Iranian Warships Return Home after Long Naval Mission
TEHRAN (Tasnim) – The Iranian Navy’s 29th fleet of warship returned home after a 100-day mission in the international waters and docked in the country’s southern port of Bandar Abbas on Sunday.
Having been deployed for an overseas mission on January 21, the 29th fleet of the Iranian warships returned home on Sunday after around 100 days of sailing in the international waters.
In a ceremony held at Bandar Abbas to welcome the naval group, Navy Commander Rear Admiral Habibollah Sayyari announced that the 29th fleet now holds the record for the longest naval mission in the high seas among the Iranian fleets.
“With nearly 100 days of sailing, the 29th fleet holds the record for (the longest) sailing period among the previously deployed fleets,” the commander explained.

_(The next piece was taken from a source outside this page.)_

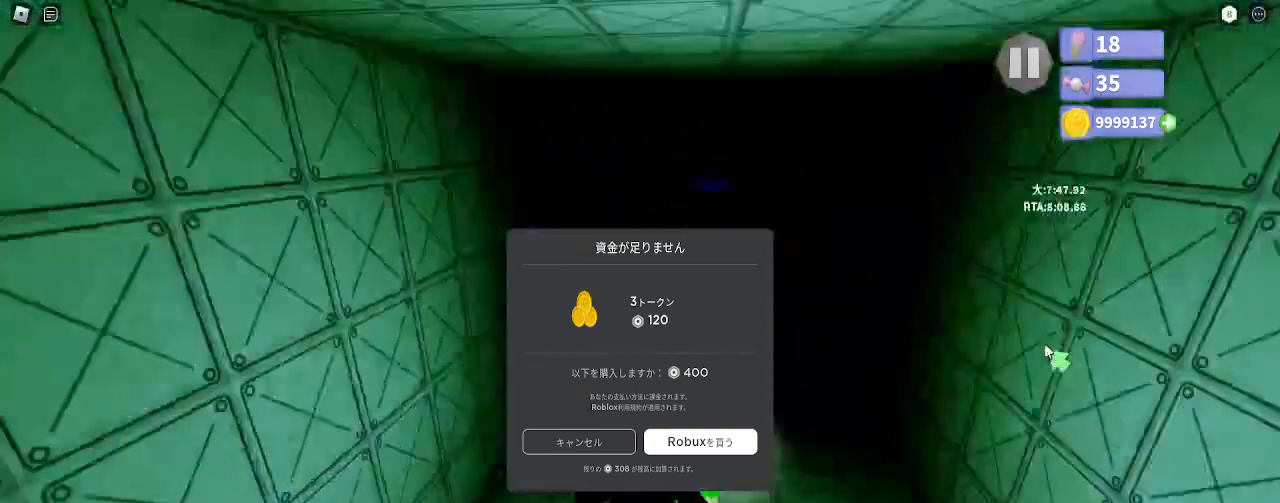
{"keys": ["d", "w"], "mouse": ["right"], "events": [[333, "d", "down"], [333, "mouse_right", "down"], [367, "w", "up"], [467, "w", "down"]]}
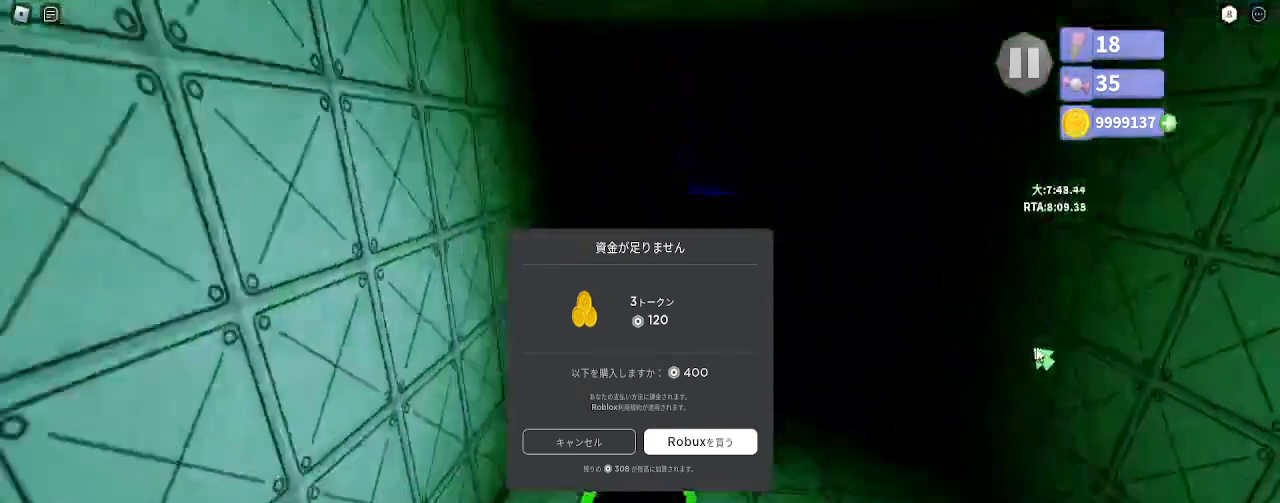
{"keys": ["shift", "w"], "mouse": ["right"], "events": [[50, "d", "up"], [267, "shift", "down"], [333, "e", "down"], [417, "e", "up"]]}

On January 21, the 29th fleet departed Iran for naval mission in a bid to protect the country's cargo ships and oil tankers in the high seas.
It was comprised of Kharg logistic warship –capable of carrying helicopters— and Sabalan destroyer.
Earlier in January, Sayyari had described the purpose of the fleet’s mission as providing security for the Iranian vessels in the shipping lines of the high seas, noting that navy cadets would also receive necessary training in the voyage.
On April 8, the fleet docked in the Port of Djibouti in the Horn of Africa after 73 days of sailing. Before arriving at Djibouti, it had already sailed across the Gulf of Aden, the Red Sea, the Indian Ocean and had also berthed at the port of Salalah in Oman.
Later on April 20, the Iranian fleet docked at the Omani capital and port city of Muscat after 90 days of sailing in high seas.
The 29th fleet was initially planned to sail into the Atlantic Ocean, but the mission was changed due to bad weather conditions.
During its journey, the Iranian fleet performed a number of military operations against pirates, and foiled several attacks on the Iranian and foreign cargo ships and oil tankers which had been besieged by pirates.
In recent years, Iran’s naval forces have increased their presence in international waters to protect naval routes and provide security for merchant vessels and oil tankers.
In line with international efforts to combat piracy, the Iranian Navy has also been conducting anti-piracy patrols in the Gulf of Aden since November 2008 to safeguard the vessels involved in maritime trade, especially the ships and oil tankers owned or leased by Iran.